I'll use the non-unitary Fourier transform (but this is not important, it's just a preference):
$$X(\omega)=\int_{-\infty}^{\infty}x(t)e^{-i\omega t}dt\tag{1}$$
$$x(t)=\frac{1}{2\pi}\int_{-\infty}^{\infty}X(\omega)e^{i\omega t}d\omega\tag{2}$$
where (1) is the Fourier transform, and (2) is the inverse Fourier transform.
Now if you formally take the Fourier transform of $X(\omega)$ you get
$$\mathcal{F}\{X(\omega)\}=\mathcal{F}^2\{x(t)\}=\int_{-\infty}^{\infty}X(\omega)e^{-i\omega t}d\omega\tag{3}$$
Comparing (3) with (2) we have
$$\mathcal{F}^2\{x(t)\}=2\pi x(-t)\tag{4}$$
So the Fourier transform equals an inverse Fourier transform with a sign change of the independent variable (apart from a scale factor due to the use of the non-unitary Fourier transform).

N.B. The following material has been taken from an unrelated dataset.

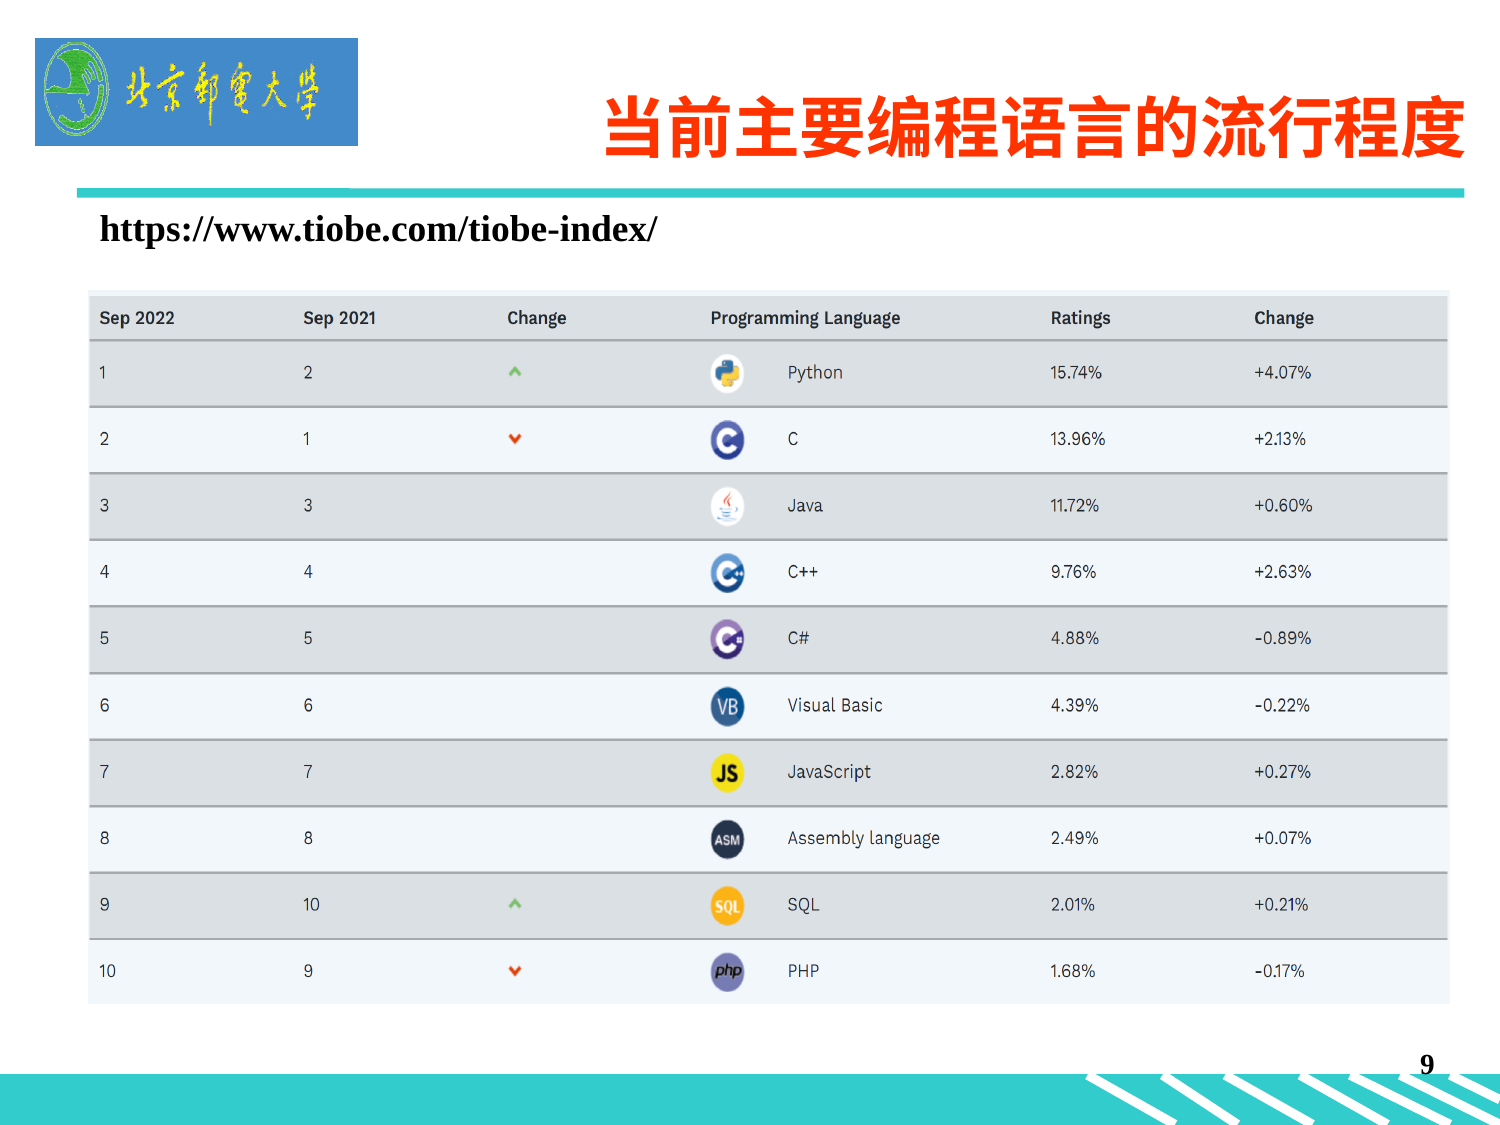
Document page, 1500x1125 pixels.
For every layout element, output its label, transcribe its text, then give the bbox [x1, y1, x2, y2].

Since the Fourier transform of $x(-t)$ equals $X(-\omega)$, the Fourier transform of (4) is
$$\mathcal{F}^3\{x(t)\}=2\pi X(-\omega)\tag{5}$$
And, by an argument similar to the one used in (3) and (4), the Fourier transform of $X(-\omega)$ equals $2\pi x(t)$. So we obtain for the Fourier transform of (5)
$$\mathcal{F}^4\{x(t)\}=2\pi\mathcal{F}\{X(-\omega)\}=(2\pi)^2x(t)\tag{6}$$
which is the desired result. Note that the factor $(2\pi)^2$ in (6) is a consequence of using the non-unitary Fourier transform. If you use the unitary Fourier transform (where both the transform and its inverse get a factor $1/\sqrt{2\pi}$) this factor would disappear.
In sum, apart from irrelevant constant factors, you get
$$\bbox[#f8f1ea, 0.6em, border: 0.15em solid #fd8105]{x(t)\overset{\mathcal{F}}{\Longrightarrow} X(\omega)\overset{\mathcal{F}}{\Longrightarrow} x(-t)\overset{\mathcal{F}}{\Longrightarrow} X(-\omega)\overset{\mathcal{F}}{\Longrightarrow} x(t)}$$